I'm trying to plot a distribution CDF using R and ggplot2. However, I am finding difficulties in plotting the CDF function after I transform the Y axis to obtain a straight line. This kind of plot is frequently used in Gumbel paper plots, but here I'll use as example the normal distribution.
I generate the data, and plot the cumulative density function of the data along with the function. They fit well. However, when I apply an Y axis transformation, they don't fit anymore.
sim <- rnorm(100) #Simulate some data
sim <- sort(sim) #Sort it
cdf <- seq(0,1,length.out=length(sim)) #Compute data CDF
df <- data.frame(x=sim, y=cdf) #Build data.frame
library(scales)
library(ggplot2)
#Now plot!
gg <- ggplot(df, aes(x=x, y=y)) +
geom_point() +
stat_function(fun = pnorm, colour="red")
gg
And the output should be something on the lines of: Good!
Now I try to transform the Y axis according to the distribution used.
#Apply transformation
gg + scale_y_continuous(trans=probability_trans("norm"))
The points are transformed correctly (they lie on a straight line), but the function is not!

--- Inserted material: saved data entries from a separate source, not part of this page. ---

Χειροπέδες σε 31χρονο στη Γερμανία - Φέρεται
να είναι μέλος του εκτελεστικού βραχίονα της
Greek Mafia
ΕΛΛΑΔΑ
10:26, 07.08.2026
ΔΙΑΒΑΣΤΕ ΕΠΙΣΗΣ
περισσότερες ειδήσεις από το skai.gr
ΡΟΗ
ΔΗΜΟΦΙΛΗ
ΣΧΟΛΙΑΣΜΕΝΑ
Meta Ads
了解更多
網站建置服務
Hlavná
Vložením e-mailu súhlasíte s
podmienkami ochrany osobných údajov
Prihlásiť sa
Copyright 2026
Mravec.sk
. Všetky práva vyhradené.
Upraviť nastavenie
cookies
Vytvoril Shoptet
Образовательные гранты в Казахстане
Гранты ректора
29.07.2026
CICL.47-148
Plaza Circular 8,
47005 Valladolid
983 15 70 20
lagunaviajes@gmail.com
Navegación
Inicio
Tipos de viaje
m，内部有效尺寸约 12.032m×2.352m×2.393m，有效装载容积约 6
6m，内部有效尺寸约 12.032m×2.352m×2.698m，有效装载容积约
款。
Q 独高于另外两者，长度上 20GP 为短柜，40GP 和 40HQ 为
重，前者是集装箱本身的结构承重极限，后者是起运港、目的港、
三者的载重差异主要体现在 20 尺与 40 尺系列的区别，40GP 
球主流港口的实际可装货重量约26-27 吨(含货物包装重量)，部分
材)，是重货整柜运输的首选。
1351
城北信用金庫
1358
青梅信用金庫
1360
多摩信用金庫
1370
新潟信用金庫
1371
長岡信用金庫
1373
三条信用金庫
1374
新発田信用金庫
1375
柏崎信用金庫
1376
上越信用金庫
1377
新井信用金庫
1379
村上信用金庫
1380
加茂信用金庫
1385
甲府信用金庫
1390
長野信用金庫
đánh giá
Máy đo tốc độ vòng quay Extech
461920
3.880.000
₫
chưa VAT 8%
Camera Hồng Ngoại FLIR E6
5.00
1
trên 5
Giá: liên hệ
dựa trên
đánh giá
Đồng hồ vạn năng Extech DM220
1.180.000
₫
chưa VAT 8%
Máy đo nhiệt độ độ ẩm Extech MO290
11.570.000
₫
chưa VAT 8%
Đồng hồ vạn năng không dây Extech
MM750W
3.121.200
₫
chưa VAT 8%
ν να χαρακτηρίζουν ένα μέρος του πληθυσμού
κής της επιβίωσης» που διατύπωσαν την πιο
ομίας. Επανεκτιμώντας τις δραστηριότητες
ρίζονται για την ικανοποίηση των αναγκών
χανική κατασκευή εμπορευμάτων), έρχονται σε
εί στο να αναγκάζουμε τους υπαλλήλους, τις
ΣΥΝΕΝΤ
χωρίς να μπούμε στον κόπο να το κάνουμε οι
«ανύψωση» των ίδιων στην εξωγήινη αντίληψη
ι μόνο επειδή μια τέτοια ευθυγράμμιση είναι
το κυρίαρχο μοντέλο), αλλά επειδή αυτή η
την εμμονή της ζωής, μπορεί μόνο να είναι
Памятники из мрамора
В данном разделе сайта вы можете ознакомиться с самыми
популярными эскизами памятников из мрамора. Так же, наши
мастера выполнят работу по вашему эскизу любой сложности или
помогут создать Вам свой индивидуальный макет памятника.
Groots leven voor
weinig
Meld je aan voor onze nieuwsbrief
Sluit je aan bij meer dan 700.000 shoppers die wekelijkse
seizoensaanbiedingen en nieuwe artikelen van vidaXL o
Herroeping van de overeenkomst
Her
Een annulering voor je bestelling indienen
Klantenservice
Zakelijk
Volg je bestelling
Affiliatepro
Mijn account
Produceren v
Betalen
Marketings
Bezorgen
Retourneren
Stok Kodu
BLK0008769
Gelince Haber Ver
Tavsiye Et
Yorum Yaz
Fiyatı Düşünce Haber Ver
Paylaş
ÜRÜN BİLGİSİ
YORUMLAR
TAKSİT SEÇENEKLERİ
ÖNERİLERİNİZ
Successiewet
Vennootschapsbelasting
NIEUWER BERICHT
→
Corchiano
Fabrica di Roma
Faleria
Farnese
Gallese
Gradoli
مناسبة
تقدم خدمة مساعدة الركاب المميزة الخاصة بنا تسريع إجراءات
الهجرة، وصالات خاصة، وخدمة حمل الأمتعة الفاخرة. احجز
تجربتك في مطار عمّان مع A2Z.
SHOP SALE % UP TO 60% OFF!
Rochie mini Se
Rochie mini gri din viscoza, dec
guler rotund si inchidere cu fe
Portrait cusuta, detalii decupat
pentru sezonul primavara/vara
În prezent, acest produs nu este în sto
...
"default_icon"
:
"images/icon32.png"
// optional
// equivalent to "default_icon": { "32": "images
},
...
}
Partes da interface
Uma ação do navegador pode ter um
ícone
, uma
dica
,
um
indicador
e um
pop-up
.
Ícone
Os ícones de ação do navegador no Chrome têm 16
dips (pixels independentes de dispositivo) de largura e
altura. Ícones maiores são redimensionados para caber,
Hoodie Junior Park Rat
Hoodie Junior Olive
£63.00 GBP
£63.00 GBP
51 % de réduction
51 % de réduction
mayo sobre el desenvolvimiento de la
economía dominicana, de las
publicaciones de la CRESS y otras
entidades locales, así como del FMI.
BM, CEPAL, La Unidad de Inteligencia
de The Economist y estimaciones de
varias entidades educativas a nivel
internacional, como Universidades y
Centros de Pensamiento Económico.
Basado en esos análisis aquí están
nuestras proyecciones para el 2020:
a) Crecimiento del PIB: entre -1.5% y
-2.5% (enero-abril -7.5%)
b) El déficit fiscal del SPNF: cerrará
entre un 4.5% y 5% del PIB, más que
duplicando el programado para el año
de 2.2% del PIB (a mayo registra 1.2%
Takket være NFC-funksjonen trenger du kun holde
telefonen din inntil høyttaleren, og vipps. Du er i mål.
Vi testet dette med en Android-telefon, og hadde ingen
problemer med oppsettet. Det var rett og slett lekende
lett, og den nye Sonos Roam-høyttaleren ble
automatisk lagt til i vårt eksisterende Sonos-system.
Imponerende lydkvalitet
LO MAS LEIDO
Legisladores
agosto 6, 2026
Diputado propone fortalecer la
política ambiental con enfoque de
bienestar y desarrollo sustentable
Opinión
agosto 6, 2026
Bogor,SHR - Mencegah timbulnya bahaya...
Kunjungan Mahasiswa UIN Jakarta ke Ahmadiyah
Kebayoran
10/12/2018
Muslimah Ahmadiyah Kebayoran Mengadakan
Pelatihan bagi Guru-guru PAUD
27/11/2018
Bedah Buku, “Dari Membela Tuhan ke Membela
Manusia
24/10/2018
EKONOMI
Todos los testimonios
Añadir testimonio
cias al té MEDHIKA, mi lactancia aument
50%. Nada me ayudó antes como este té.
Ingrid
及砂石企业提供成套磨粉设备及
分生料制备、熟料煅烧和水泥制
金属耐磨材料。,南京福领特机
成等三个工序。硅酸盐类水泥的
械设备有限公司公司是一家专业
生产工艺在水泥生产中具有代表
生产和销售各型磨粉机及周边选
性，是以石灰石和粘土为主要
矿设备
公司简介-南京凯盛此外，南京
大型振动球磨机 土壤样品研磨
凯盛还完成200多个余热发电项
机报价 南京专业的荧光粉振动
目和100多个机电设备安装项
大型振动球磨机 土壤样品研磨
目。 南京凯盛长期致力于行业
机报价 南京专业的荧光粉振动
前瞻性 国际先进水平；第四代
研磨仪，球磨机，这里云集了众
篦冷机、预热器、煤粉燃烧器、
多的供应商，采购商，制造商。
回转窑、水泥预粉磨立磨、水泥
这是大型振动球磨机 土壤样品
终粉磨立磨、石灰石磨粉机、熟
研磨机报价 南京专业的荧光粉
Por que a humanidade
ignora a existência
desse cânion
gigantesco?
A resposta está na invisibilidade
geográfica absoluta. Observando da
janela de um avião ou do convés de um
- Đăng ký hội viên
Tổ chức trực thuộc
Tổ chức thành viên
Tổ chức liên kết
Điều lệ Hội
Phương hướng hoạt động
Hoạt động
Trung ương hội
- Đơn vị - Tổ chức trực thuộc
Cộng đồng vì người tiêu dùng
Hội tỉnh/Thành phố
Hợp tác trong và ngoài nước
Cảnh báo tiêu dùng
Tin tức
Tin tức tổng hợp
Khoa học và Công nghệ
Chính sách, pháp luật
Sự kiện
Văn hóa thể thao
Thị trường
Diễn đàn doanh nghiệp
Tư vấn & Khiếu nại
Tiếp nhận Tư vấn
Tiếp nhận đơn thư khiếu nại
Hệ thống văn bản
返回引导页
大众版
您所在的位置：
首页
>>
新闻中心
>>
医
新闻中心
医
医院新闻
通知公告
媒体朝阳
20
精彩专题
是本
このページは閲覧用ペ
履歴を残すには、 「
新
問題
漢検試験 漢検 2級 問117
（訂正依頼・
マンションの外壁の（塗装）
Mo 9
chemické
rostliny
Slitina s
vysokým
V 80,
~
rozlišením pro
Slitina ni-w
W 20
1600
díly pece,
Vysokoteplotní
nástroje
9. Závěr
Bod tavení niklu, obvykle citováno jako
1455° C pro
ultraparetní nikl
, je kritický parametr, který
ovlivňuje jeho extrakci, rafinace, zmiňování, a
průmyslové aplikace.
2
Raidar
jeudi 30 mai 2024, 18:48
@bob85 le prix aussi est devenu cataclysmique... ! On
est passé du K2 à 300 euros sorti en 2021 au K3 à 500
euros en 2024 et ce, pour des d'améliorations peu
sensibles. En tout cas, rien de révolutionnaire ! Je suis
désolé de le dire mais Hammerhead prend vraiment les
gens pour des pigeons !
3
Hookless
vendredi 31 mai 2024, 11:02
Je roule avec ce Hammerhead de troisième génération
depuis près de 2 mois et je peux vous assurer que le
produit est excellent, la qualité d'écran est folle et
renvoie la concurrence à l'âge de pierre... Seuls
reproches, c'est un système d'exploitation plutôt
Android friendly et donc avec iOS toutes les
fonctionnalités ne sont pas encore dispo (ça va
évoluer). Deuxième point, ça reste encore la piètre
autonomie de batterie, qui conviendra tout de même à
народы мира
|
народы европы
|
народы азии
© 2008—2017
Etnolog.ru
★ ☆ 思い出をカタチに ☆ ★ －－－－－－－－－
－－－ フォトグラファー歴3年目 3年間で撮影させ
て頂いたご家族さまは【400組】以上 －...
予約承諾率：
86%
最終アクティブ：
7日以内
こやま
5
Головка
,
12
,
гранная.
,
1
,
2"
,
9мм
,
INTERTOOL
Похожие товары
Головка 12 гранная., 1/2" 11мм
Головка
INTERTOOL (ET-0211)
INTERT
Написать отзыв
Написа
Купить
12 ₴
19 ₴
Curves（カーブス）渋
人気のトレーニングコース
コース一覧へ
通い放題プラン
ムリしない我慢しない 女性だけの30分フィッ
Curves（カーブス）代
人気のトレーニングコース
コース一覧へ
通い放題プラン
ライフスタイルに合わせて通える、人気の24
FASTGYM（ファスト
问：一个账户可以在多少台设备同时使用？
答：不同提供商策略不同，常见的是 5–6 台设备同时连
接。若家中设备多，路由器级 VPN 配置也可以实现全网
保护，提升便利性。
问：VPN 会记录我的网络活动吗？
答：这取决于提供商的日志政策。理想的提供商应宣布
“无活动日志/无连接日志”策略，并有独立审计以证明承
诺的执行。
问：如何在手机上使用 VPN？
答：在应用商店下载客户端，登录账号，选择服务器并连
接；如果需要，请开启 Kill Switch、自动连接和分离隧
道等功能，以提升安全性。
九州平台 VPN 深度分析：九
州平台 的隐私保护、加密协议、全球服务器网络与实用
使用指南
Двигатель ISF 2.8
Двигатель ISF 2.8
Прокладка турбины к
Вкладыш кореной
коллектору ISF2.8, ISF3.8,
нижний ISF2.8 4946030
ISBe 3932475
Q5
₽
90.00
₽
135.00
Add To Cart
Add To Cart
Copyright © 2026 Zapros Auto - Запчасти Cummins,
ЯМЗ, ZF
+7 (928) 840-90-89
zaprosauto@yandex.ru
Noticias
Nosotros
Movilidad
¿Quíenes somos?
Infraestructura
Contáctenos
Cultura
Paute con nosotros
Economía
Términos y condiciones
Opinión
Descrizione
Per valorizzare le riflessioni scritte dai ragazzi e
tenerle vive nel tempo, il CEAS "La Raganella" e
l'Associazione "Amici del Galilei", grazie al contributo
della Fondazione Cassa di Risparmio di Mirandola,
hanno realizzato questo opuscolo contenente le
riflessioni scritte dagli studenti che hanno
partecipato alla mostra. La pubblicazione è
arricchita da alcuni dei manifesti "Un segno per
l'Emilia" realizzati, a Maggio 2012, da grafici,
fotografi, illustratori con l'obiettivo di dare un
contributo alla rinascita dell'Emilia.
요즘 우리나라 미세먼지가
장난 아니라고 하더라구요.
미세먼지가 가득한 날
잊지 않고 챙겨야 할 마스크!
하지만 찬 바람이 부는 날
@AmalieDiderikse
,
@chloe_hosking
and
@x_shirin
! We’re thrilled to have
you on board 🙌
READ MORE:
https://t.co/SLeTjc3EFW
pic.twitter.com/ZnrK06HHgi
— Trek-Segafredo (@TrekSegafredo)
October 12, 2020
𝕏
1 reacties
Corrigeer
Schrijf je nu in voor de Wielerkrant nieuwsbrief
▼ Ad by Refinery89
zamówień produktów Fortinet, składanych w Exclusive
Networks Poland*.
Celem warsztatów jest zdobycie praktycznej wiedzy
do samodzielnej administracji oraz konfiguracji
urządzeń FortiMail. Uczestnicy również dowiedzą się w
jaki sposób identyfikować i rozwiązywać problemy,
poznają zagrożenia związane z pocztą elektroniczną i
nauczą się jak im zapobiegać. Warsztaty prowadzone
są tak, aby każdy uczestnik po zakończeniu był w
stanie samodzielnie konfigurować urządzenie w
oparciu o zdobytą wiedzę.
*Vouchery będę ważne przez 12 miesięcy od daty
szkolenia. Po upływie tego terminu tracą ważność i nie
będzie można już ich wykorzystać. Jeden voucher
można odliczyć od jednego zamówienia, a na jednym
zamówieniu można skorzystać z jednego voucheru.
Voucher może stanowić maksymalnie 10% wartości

However, everything seems to work fine if I do like this, calculating the CDF with ggplot:
ggplot(data.frame(x=sim), aes(x=x)) +
stat_ecdf(geom = "point") +
stat_function(fun="pnorm", colour="red") +
scale_y_continuous(trans=probability_trans("norm"))
Why is this happening? Why doesn't calculating the CDF manually work with scale transformations?
This works:
gg <- ggplot(df, aes(x=x, y=y)) +
geom_point() +
stat_function(fun ="pnorm", colour="red", inherit.aes = FALSE) +
scale_y_continuous(trans=probability_trans("norm"))
gg
Possible explanation:
Documentation States:
inherit.aes
If FALSE, overrides the default aesthetics, rather than combining with them. This is most useful for helper functions that define both data and aesthetics and shouldn't inherit behaviour from the default plot specification, e.g. borders.
My guess:
As scale_y_continuous
changes the aesthetics of the main plot, we need to turn off the default inherit.aes=TRUE
. It seems inherit.aes=TRUE
in stat_function
picks its aesthetics from the first layer of the plot, and so the scale transformation does not impact unless specifically chosen to.